Tabi anlam herkes için başka başkadır. Fakat zor da olsa evrensel bir çizgiye yaklaşmak mümkün olmaktadır. Kimler hayatlarından daha fazla tatmin içindedirler? Kimler boşuna yaşamış hissine kapılırlar?

Birincisi ölümden sonrasına bağlanmayan zaman geçtikçe elindeki tüm imkanların tükendiğinin farkındadır. Uğraştığı tüm işlerin gün ve gün anlamsız hale geldiğine şahit olur. Tek mükafat yeri olarak dünyayı görenler, başarı dendiğinde aldığı plaketleri, rozetleri, madalyaları hatırlayanlar ölüm yaklaştıkça ne kadar korkunç bir hata yaptıklarını fark ederler. Ne yazık ki bu durumu itiraz edecek cesaretleri ve zamanları kalmamış olur.

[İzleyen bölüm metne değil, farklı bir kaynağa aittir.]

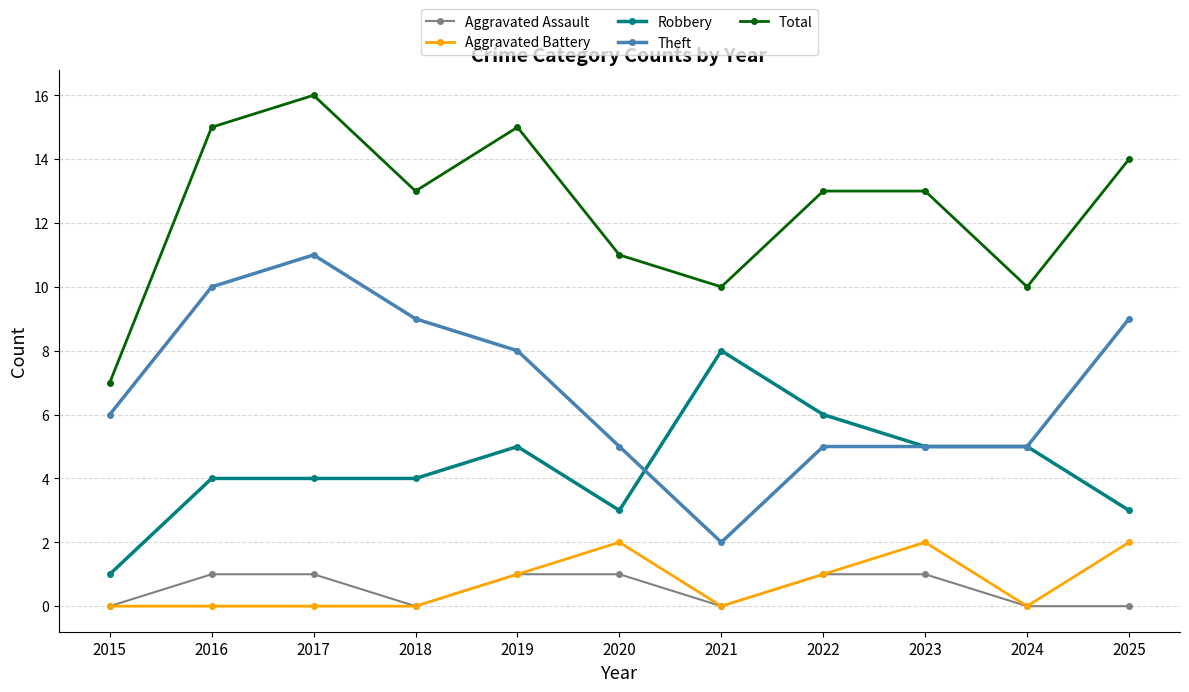

What is the approximate value of Theft at 2023?

5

İkincisi; çevresi geniş olan ama çevresindeki insanlar ile derinlikli ilişkiler kuramayan insanlar bir süre sonra kendilerini sorgulamaya başlarlar. Birilerinin hayatında yerimizin olması, birilerinin hayatının bir parçası olmamız hayatı anlamlı hale getirir. Aile deyince, arkadaş deyince, dost deyince birilerinin ismini gür bir şekilde telaffuz edebiliyorsak çok da faydasız işlerle uğraşmamışız anlamına gelir. Zira en faydalı iş insan biriktirmektir. Arsaya, borsaya ve altına yapılan yatırımlardansa insana yatırım yapmak en iyisidir.

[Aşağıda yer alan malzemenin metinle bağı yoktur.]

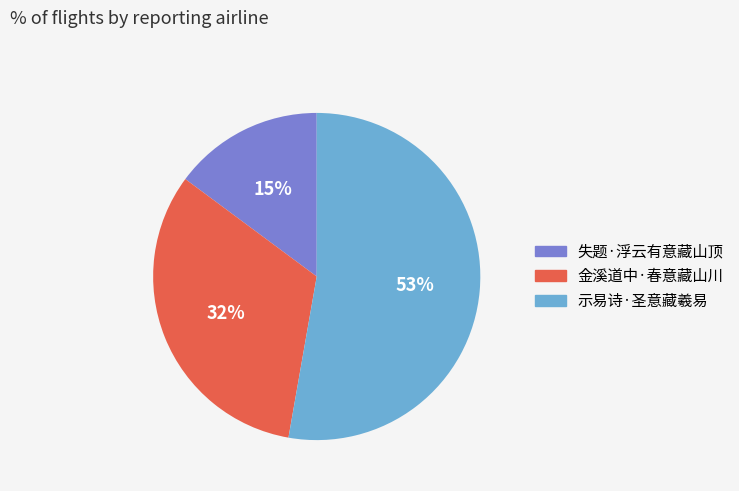

Rank the categories by value from lowest to highest.

失题·浮云有意藏山顶, 金溪道中·春意藏山川, 示易诗·圣意藏羲易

Üçüncüsü yaptıkları işle gerçek bir problemi çözmeyen ve genellikle başkasının sırtından geçinenler yani bir şey üretmeyenler bir boşluğa düşerler. İnsan kendisine yetecek kadar ürettiğinden emin olmalıdır. Aksi takdirde başkasından çalmış olur. İnsanı insan yapan çabasıdır. Mücadelesidir. Az kazanmak ve az üretmek bir suç değildir. Suç olan kolaycılıktır. Sorumluluğu ve çabayı başkasına yıkmaktır. İnsan çok çalıştığı halde ödül almadığı veya az çalıştığı halde büyük ödüller aldığı da olur. Bu imtihanın bir parçasıdır.

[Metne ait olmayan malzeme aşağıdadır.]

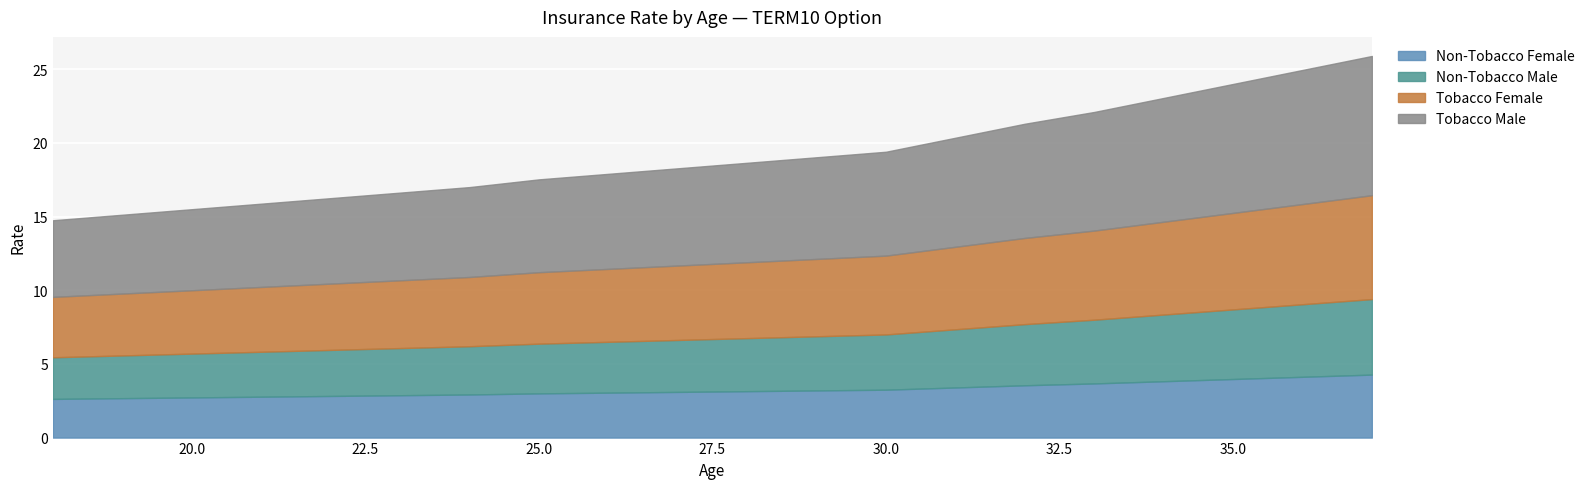

Which series has the largest total across all categories?

Tobacco Male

Dördüncüsü en faydalı işler başkaları için yapılan işlerdir. Tek yatırımı kendisine yapan hüsrandadır. Kendimize yaptığımız yatırımdan kar beklememiz doğru değildir. Kendimize yatırım sermayeden yemektir. Bencillerin sonu yalnızlık, boşluk ve cehennemdir. Sokaklarda çok sayıda dilenci olması hepimizin ortak kabahatidir. İhtiyaç sahibi olan da olmayan da sokaklarda diye şikâyet edeceğimize ihtiyaç sahiplerini bulmak için harekete geçmeliyiz. Başkaları cehennem değildir. Başkaları kurtuluştur.